4) Drive big, park small. Find the smallest parking space available, and squeeze your car into it. Ease yourself out gently, then hide in a nearby bush, and be ready to leap out and accost the poor mug who's parked next to you, and has just left a minor scratch in your paintwork by being stupid enough to try to get into their car.
5) Stock up on projectile weaponry. With so many idiots on the roads these days, it's good to be prepared. Keep a small stash of projectile weapons handy, so that you can wind down your window and pelt people at random, if you think they deserve it. Eggs, tennis balls, oranges, stones, marbles, and water balloons are standard fare, and should keep the nutters busy while you rummage for your Lighthouse Family greatest hits collection.
6) Don't bother with tax or insurance. Nodoby else does, so why should you? Just get a car and drive, like a real man.

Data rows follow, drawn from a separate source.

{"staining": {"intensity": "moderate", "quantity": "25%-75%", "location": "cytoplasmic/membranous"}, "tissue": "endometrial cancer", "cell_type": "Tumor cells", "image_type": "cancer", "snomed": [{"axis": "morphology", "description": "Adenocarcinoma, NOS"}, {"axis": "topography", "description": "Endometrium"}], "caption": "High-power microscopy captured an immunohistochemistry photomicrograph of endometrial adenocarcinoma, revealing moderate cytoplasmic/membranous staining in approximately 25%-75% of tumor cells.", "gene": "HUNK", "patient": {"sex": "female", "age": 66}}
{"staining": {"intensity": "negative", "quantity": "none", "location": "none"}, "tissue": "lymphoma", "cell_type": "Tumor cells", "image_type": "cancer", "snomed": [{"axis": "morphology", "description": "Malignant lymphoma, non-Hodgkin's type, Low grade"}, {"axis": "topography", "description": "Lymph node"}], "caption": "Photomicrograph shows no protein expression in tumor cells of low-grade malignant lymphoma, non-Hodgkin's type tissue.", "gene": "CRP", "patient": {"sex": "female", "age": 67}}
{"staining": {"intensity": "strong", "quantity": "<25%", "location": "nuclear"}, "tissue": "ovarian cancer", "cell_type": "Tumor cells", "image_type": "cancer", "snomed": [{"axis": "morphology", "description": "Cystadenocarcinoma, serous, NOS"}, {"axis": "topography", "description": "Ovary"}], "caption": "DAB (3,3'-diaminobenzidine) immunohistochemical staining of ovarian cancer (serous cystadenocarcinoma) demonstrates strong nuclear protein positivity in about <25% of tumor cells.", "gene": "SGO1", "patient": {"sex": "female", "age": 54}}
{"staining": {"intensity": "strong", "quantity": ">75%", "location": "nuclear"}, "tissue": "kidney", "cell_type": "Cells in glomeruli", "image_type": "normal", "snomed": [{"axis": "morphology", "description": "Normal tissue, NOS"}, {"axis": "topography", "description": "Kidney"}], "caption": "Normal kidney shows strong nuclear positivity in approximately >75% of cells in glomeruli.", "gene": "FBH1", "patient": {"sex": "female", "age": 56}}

7) Clamp your phone to your ear. Talking on the move is pretty damn cool. You'll look good, especially if your mobile handset is up to date. Driving with one hand gives you far greater control of your car, and if you're really skilled, you can lean on the window with your phone-arm, eyeing people up, chewing gum, and talking football with Baz prior to this evening's p*ss-up.
I hope you've found this advice to be helpful. If you follow all the points above, then you will truly be the king of the road (at least in Mid Sussex).